Douglas A. McIntyre is the co-founder, chief executive officer and editor in chief of 24/7 Wall St. and 24/7 Tempo. He has held these jobs since 2006.

McIntyre has written thousands of articles for 24/7 Wall St. He is an expert on corporate finance, the automotive industry, media companies and international finance. He has edited articles on national demographics, sports, personal income and travel.

His work has been quoted or mentioned in The New York Times, The Wall Street Journal, Los Angeles Times, The Washington Post, NBC News, Time, The New Yorker, HuffPost USA Today, Business Insider, Yahoo, AOL, MarketWatch, The Atlantic, Bloomberg, New York Post, Chicago Tribune, Forbes, The Guardian and many other major publications. McIntyre has been a guest on CNBC, the BBC and television and radio stations across the country.
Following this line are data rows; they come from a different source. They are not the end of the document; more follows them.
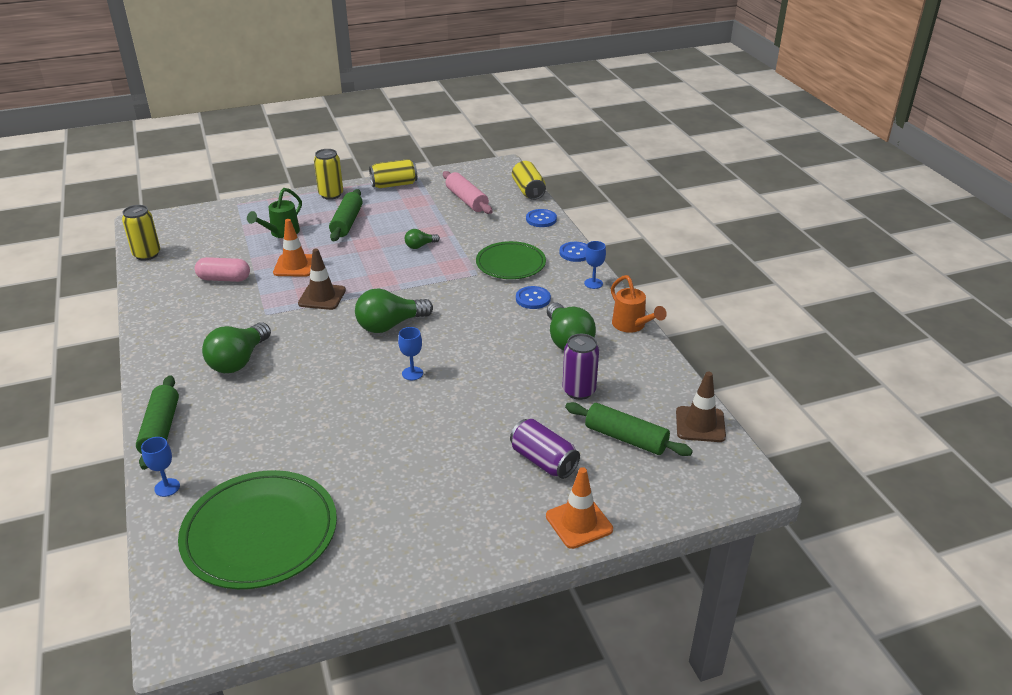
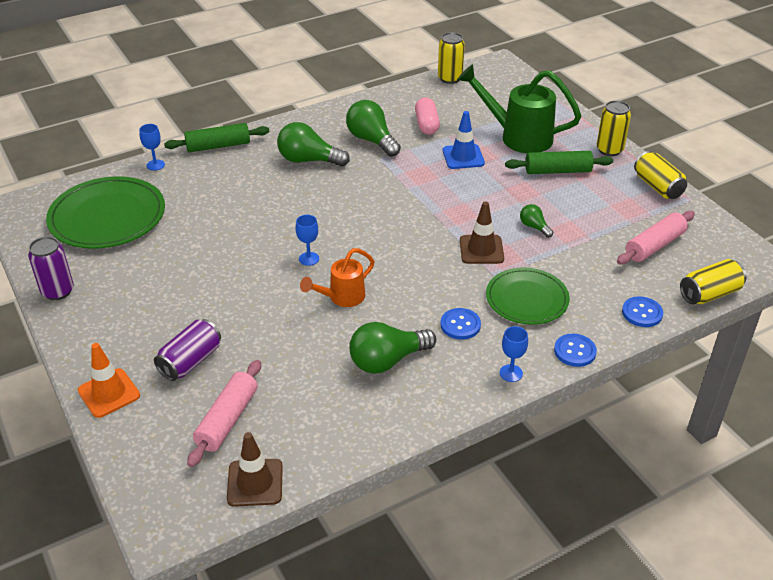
camera: 80 degrees right, 5 degrees up
(281, 233) = (517, 136): green watering can -> green watering can, size x1.74
(295, 266) = (463, 157): orange traffic cone -> blue traffic cone
(322, 297) = (416, 183): brown traffic cone -> brown traffic cone (481, 250)
(390, 325) = (382, 232): green light bulb -> green light bulb (372, 140)
(579, 391) = (300, 377): purple can -> purple can (58, 291)
(626, 438) = (227, 420): green rolling pin -> pink rolling pin
(632, 326) = (430, 414): orange watering can -> orange watering can (341, 298)

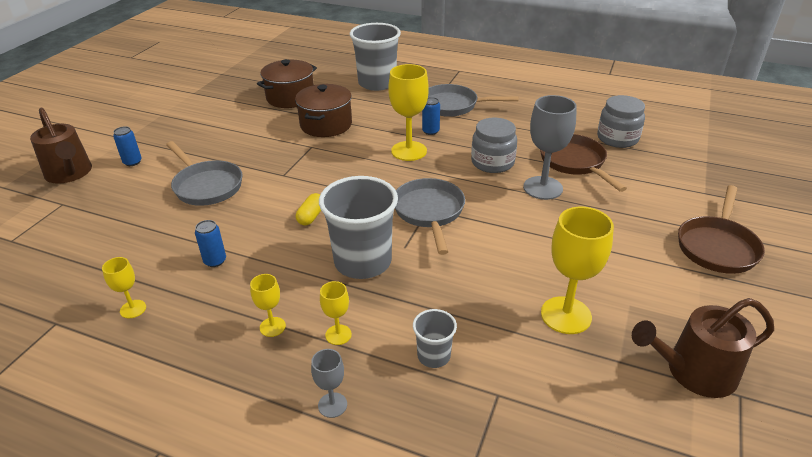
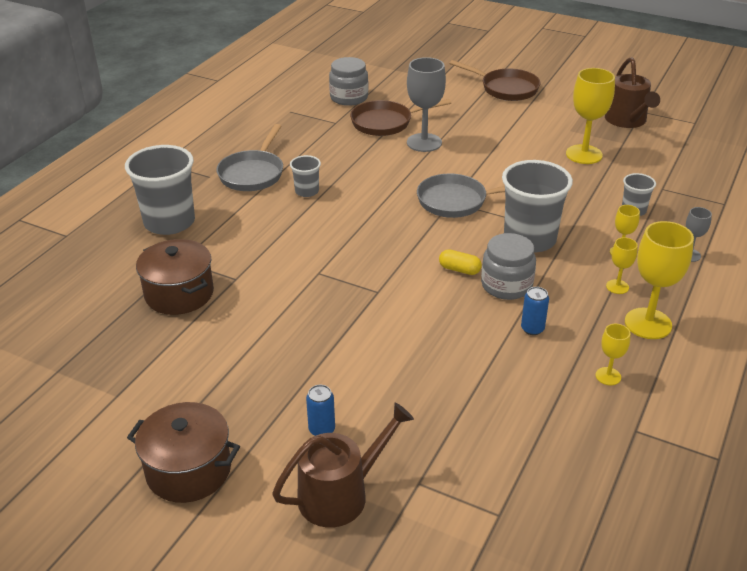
camera: 85 degrees left, 0 degrees up
(206, 186) = (393, 350): grey pan -> none
(326, 125) = (268, 262): brown pot -> brown pot (188, 470)
(409, 151) = (345, 207): yellow goblet -> yellow goblet (648, 323)
(430, 131) = (307, 191): blue can -> grey cup
(492, 162) = (377, 162): grey jar -> grey jar (506, 285)

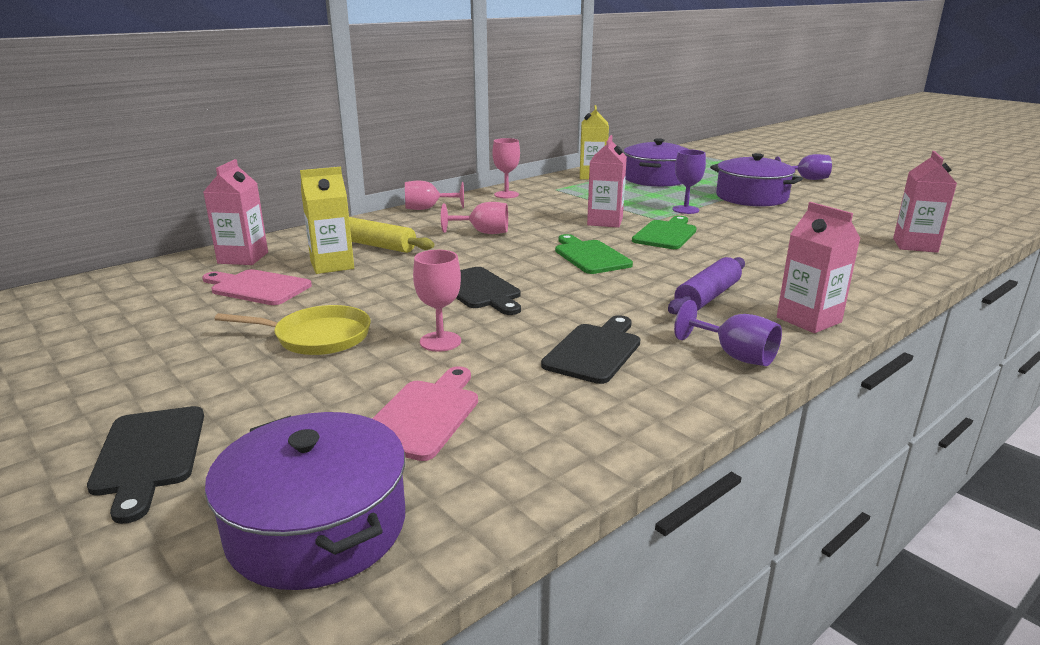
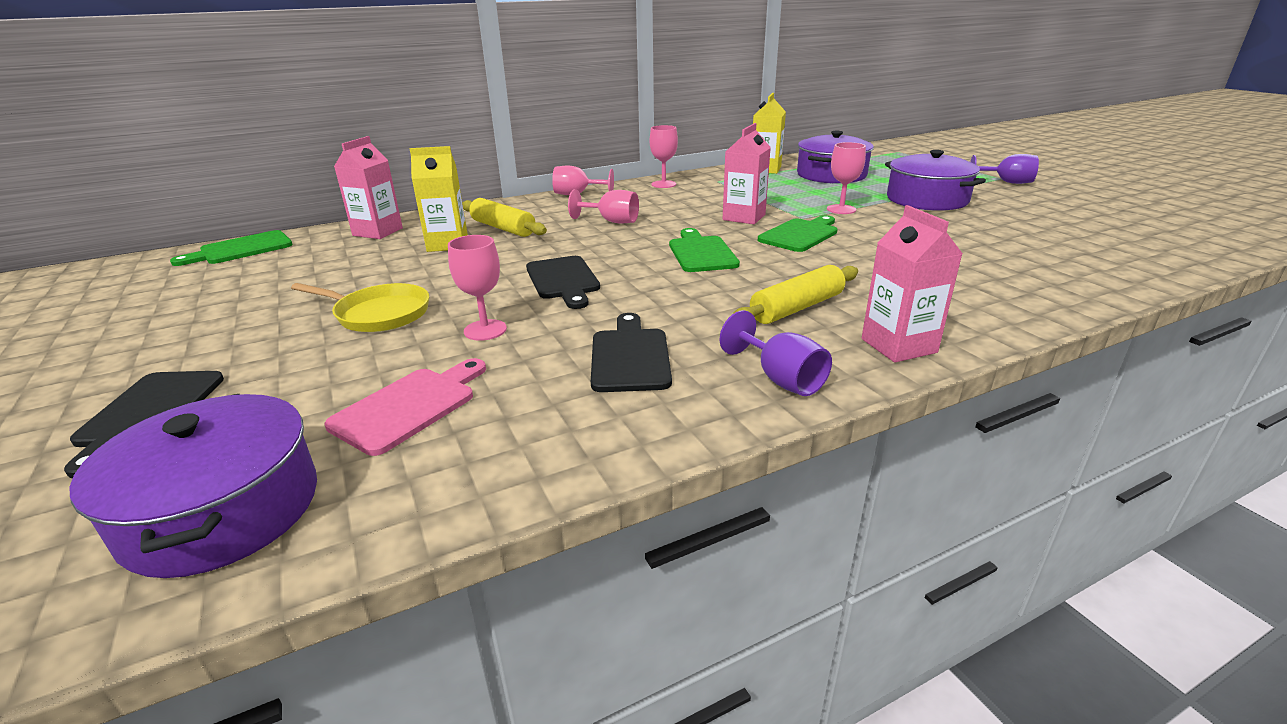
camera: 15 degrees right, 5 degrees up
(96, 286) = (241, 249): none -> green cutting board
(257, 287) = (367, 261): pink cutting board -> none
(594, 351) = (630, 356): black cutting board -> black cutting board turned 45 degrees counterclockwise
(685, 210) = (841, 209): purple goblet -> pink goblet
(707, 297) = (797, 308): purple rolling pin -> yellow rolling pin
(915, 245) = (1096, 267): pink carton -> none

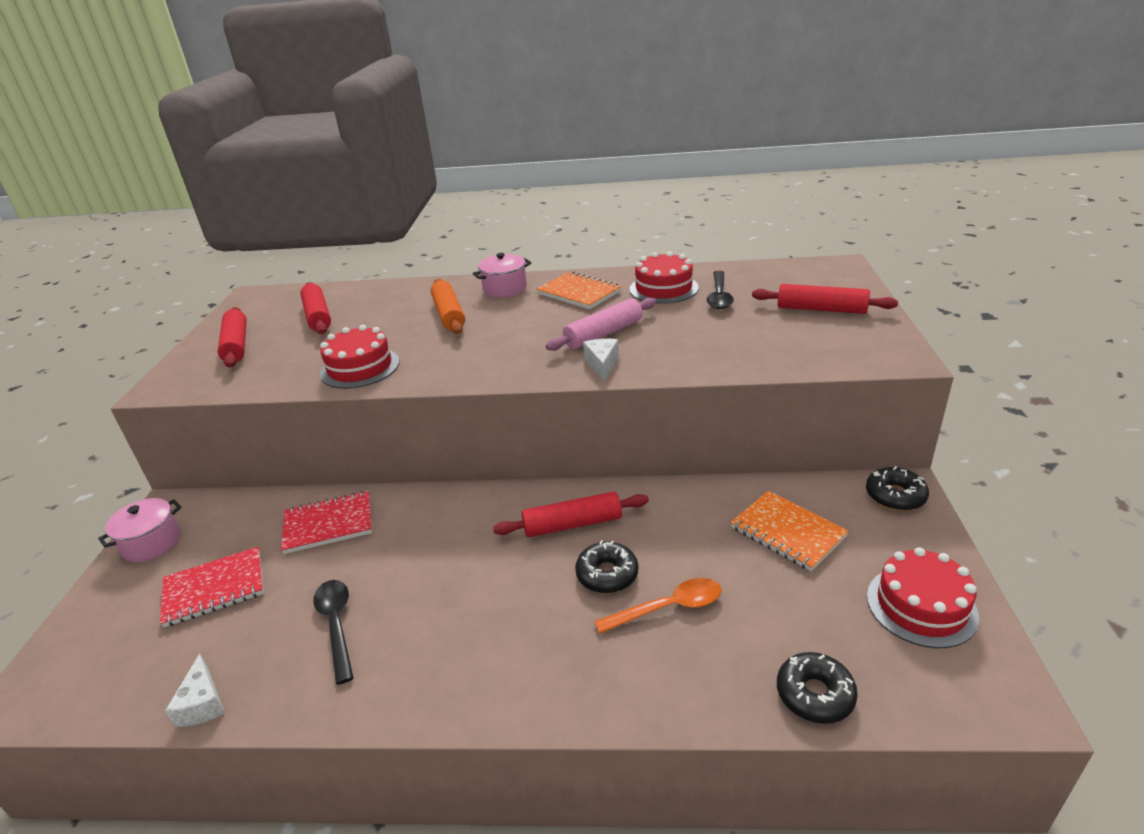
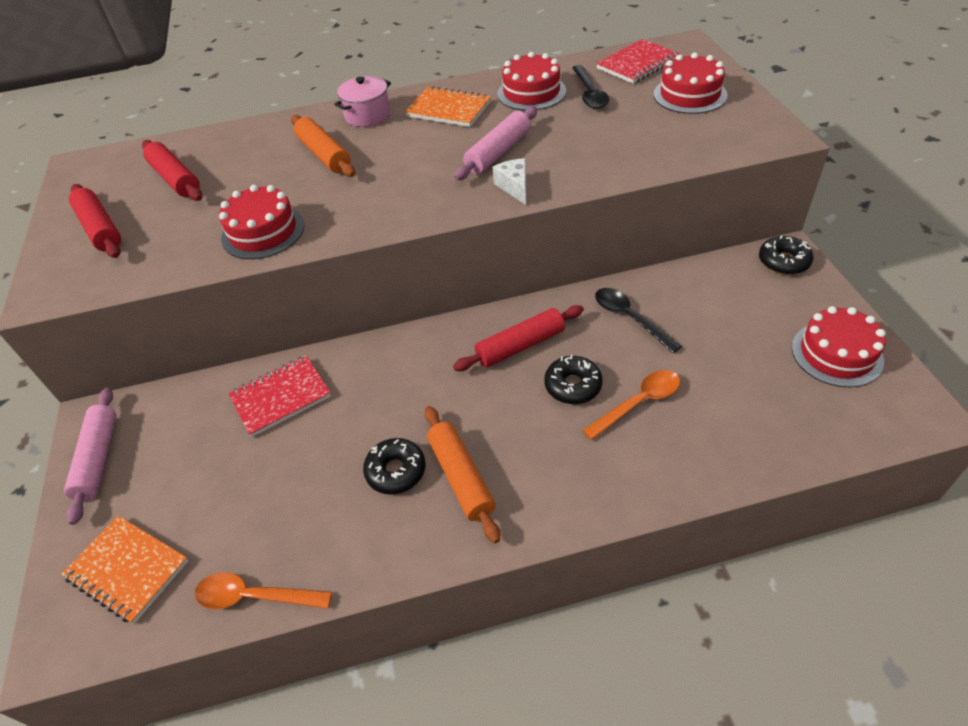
camera: 15 degrees left, 15 degrees up
(152, 543) = (98, 458): pink pot -> pink rolling pin
(202, 703) = (254, 596): white cheese -> orange spoon
(214, 588) = (198, 488): red notebook -> red notebook (637, 64)
(336, 624) = (344, 491): black spoon -> black spoon (629, 318)
(451, 639) = (461, 477): none -> orange rolling pin
(787, 532) = (709, 313): orange notebook -> orange notebook (128, 569)
(815, 694) = (783, 447): black donut -> black donut (396, 471)
(821, 309) = (690, 95): red rolling pin -> red cake

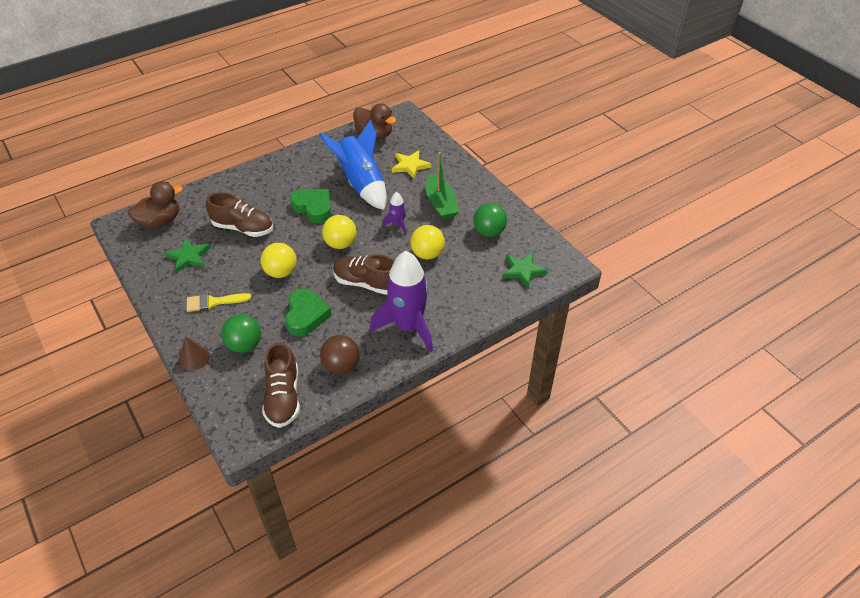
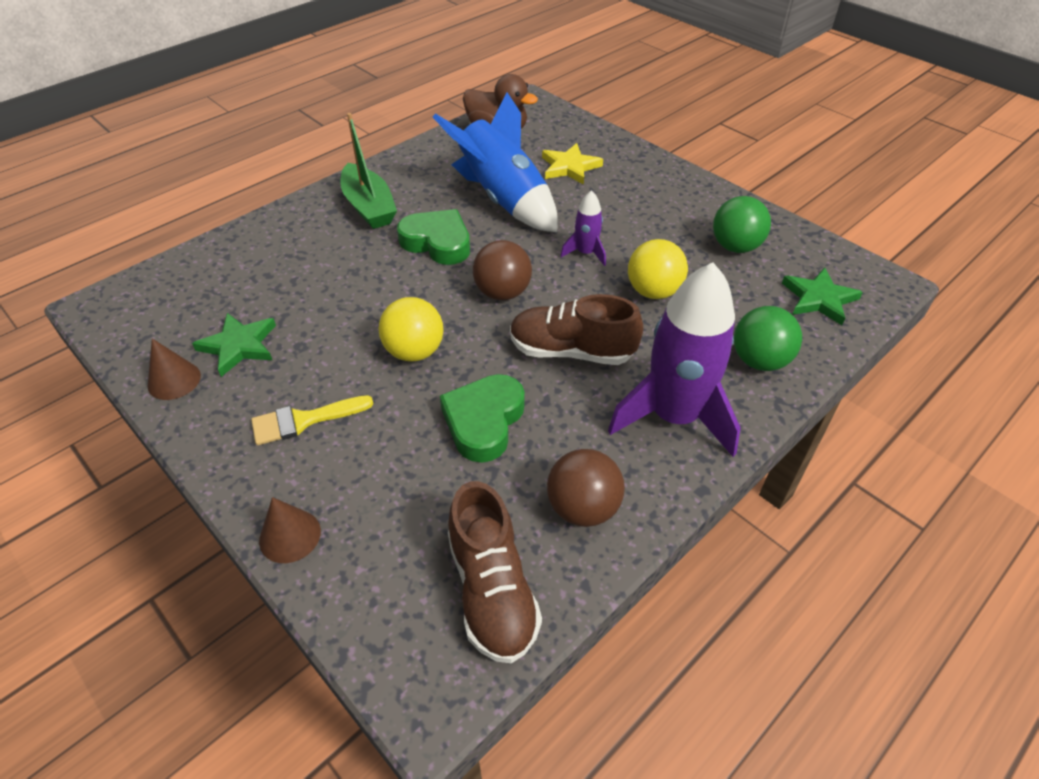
camera: 10 degrees left, 0 degrees up
(152, 271) = (174, 380): none -> brown cone
(160, 221) = (175, 293): brown duck -> none
(243, 228) = (326, 287): brown shoe -> none
(244, 345) = (385, 494): green ball -> green ball (759, 361)
(306, 315) = (484, 421): green heart -> green heart turned 150 degrees counterclockwise
(340, 244) = (502, 293): yellow ball -> brown ball
(441, 204) = (641, 215): green boat -> green boat (369, 207)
A magna cum laude graduate of Harvard College, McIntyre also was president of The Harvard Advocate. Founded in 1866, the Advocate is the oldest college publication in the United States.

TheStreet.com, Comps.com and Edgar Online are some of the public companies for which McIntyre served on the board of directors. He was a Vicinity Corporation board member when the company was sold to Microsoft in 2002. He served on the audit committees of some of these companies.

McIntyre has been the CEO of FutureSource, a provider of trading terminals and news to commodities and futures traders. He was president of Switchboard, the online phone directory company. He served as chairman and CEO of On2 Technologies, the video compression company that provided video compression software for Adobe’s Flash. Google bought On2 in 2009.